Despite the new tourists, much of Playa Larga looks like a place left in a previous time. The streets are sort-of paved. Local folks walk or take tricycle taxis. The rooster sings every morning (and much of the day and night, as well).
We walked around and came across a shop where the gents were restoring an old car. The next day it was gone, so I assume it ran on its own power. Cuban mechanics are pretty innovative considering the embargo for the last 50 years.
We were surprised that there was not much of a fishing fleet, just small open boats with outboards.
Propaganda in visitor's center at entrance to Playa Larga.
Victory billboard in Bermeyas, near the Bay of Pigs military museum.
Capitalist transportation in Playa Jardin 
Non-Capitalist transport in Playa Jardin
Playa Larga is fun enough, and we had wonderful weather without mosquitos. We were on a birding group, and the Zapata Peninsula is fabulous for bird-watching. But I'm not sure if I would go to Playa for a beach vacation.

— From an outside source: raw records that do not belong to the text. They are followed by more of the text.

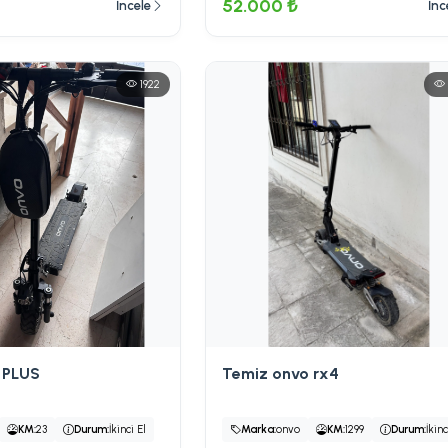
52.000 ₺
İncele
İnc
1922
 PLUS
Temiz onvo rx4
KM:
23
Durum:
İkinci El
Marka:
onvo
KM:
1299
Durum:
İkinc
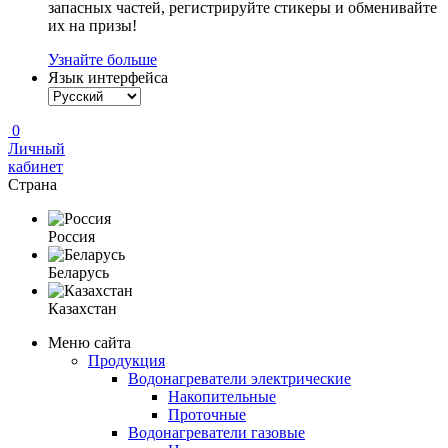
запасных частей, регистрируйте стикеры и обменивайте
их на призы!
Узнайте больше
Язык интерфейса
0
Личный
кабинет
Страна
Россия
Беларусь
Казахстан
Меню сайта
Продукция
Водонагреватели электрические
Накопительные
Проточные
Водонагреватели газовые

Photographs taken with a Fuji X-E1 digital camera.

Monday, April 3, 2017

Our Man in Havana 10: Nuevo Vedado

1950s flying saucer petrol station
The modern suburb west of Habana Centro is known as Nuevo Vedado. We stayed in a Casas Particulares, meaning a house in which the owner rents rooms to tourists. The one we were in was really nice, of modern 1950s modernist architecture with huge glass walls, It resembled a merging of a Mies van der Rohe glass house and one of Joseph Eichler's "California Modern" homes. In contrast to our challenging Park View Hotel downtown, we had immaculate modern US bathroom fixtures, hot water, clean towels, and excellent food. There were framed photographs of musicians and artists, who gather at the house.
There was even a hair service! Disadvantage: the house was a long way from downtown and we needed to use taxis.
As in downtown, there was a dearth of stores, at least on USA or European standards. I saw a pharmacy and a few restaurants, including the pollo snack bar on 26 Calle in the photograph above. I don't know if this was an example of the small-scale private industry that is now allowed now in Cuba, but it was busy.
Some of the apartment blocks reminded me of ones in Rangoon: lots of mildew creeping over the facade. I assume these were pre-revolution, meaning pre-1959. Despite some decay, this is a nice area. One taxi driver pointed out a house to us and said it is where Fulgencio Batista Zaldívar (the U.S.-backed dictator from 1952 - 1959) lived.
The playground on 41 Calle was pretty rough.